Dokumenttext –
☆ ☆ ☆ ☆

New York (dpa) - Die Chancen auf einen pünktlichen NBA-Saisonbeginn tendierten bereits gegen Null, als Clubbesitzer und Basketball-Profis für einen späten Hoffnungsschimmer im Tarifstreit sorgten.

Wie US-Medien übereinstimmend berichteten, wollten sich die nordamerikanische Liga und die Spielergewerkschaft überraschend zu Verhandlungen treffen.

Sollte es dabei allerdings zu keiner Einigung kommen, dürfte Liga-Boss David Stern die ersten beiden Wochen der Saison 2011/12 absagen. Der Commissioner hatte am Dienstag angekündigt, dass er in den beiden ersten Wochen der Spielzeit alle Partien streichen werde, wenn es bis Montag keine Verständigung gibt. Schon zuvor waren alle Vorbereitungsspiele dem Tarifstreit zum Opfer gefallen.

«Sie werden die ersten beiden Wochen der Saison absagen», hatte Carmelo Anthony noch am Samstag in Miami gesagt. Dort nahm der Forward von den New York Knicks am 100. Tag des Lockouts zusammen mit weiteren Superstars wie LeBron James, Dwyane Wade und Kevin Durant an einem Showmatch teil. «Wir werden sehen, was danach passiert. Wenn sie uns weiter aussperren wollen, sollen sie uns aussperren. Wir werden zusammenhalten», kündigte Anthony an.

☆ ☆ ☆ ☆

Gespeicherte Daten –
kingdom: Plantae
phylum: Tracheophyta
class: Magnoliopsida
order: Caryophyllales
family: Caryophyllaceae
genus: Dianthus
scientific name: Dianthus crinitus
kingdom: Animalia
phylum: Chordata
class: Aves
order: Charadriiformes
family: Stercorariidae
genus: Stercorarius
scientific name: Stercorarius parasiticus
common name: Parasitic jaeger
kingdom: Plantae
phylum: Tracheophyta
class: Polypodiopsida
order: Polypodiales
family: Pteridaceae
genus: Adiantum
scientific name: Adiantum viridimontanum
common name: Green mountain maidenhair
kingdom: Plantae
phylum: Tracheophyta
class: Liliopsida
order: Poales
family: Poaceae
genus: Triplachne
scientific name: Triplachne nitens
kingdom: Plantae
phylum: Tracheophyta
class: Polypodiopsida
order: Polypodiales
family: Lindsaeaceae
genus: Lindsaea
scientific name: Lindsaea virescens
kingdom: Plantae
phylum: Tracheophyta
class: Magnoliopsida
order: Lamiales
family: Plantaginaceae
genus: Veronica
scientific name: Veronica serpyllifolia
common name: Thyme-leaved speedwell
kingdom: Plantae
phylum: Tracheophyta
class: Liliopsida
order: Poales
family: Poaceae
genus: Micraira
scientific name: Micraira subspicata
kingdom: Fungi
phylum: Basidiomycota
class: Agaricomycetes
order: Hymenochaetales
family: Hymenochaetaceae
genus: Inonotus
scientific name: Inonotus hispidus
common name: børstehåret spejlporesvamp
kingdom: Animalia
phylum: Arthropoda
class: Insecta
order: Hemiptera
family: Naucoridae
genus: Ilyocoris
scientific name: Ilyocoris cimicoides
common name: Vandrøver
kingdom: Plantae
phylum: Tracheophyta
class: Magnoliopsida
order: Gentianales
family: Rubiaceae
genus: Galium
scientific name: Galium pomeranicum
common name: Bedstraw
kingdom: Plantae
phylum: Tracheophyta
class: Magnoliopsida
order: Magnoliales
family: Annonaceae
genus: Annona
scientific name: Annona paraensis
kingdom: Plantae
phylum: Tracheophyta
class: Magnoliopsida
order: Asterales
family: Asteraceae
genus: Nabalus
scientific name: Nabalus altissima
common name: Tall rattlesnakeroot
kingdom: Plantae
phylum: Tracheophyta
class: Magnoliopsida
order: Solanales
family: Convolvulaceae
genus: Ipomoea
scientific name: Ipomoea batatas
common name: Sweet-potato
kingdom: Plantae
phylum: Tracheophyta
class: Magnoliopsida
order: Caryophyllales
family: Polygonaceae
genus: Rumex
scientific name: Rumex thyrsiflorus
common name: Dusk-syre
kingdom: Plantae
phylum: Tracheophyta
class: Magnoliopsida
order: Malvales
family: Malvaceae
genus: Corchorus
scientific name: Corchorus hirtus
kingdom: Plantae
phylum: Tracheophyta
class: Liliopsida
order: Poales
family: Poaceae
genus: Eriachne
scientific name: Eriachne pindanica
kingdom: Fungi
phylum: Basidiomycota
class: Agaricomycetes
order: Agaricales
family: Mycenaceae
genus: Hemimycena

☆ ☆ ☆ ☆

Aufgabe A –
Geben Sie aus dem Artikel zum NBA-Tarifstreit alles von „New York (dpa)“ bis hinunter zu „zum Opfer gefallen.“ wortgetreu aus.
Aufgabe B –
Führen Sie den Artikel über den Tarifstreit in der NBA nach seinem letzten Satz weiter.

Schriftliche Antwort A –
New York (dpa) - Die Chancen auf einen pünktlichen NBA-Saisonbeginn tendierten bereits gegen Null, als Clubbesitzer und Basketball-Profis für einen späten Hoffnungsschimmer im Tarifstreit sorgten.

Wie US-Medien übereinstimmend berichteten, wollten sich die nordamerikanische Liga und die Spielergewerkschaft überraschend zu Verhandlungen treffen.

Sollte es dabei allerdings zu keiner Einigung kommen, dürfte Liga-Boss David Stern die ersten beiden Wochen der Saison 2011/12 absagen. Der Commissioner hatte am Dienstag angekündigt, dass er in den beiden ersten Wochen der Spielzeit alle Partien streichen werde, wenn es bis Montag keine Verständigung gibt. Schon zuvor waren alle Vorbereitungsspiele dem Tarifstreit zum Opfer gefallen.

Schriftliche Antwort B –
Die Liga hatte zunächst Gespräche angeboten, dafür aber eine Teilung aller Einkünfte zwischen Spielern und Vereinen zur Bedingung gemacht, wie NBA-Sprecher Tim Frank bestätigte. «Die Gewerkschaft hat dies abgelehnt.» Wie die Internetseiten cbssports.com und espn.com berichteten, habe die Liga diese Forderung als Voraussetzung für das späte Treffen fallengelassen. Der alte Arbeitsvertrag hatte den Profis 57 Prozent der jährlichen Gesamteinnahmen von rund 4,3 Milliarden Dollar garantiert. Zuletzt hatte die Spielergewerkschaft NBPA angeboten, ihren Anteil auf 53 Prozent zu reduzieren.

Am Samstag besprachen einige Spieler in Miami die weitere Vorgehensweise. «Ich denke, bis Montag wird nichts mehr passieren», meinte Anthony noch. Der Knicks-Star sagte, es sei schade, dass weiterhin nicht gespielt wird. «Es ist traurig für uns als Spieler, für die gesamte NBA. Es ist schade für die Fans der NBA und unsere eigenen Anhänger.»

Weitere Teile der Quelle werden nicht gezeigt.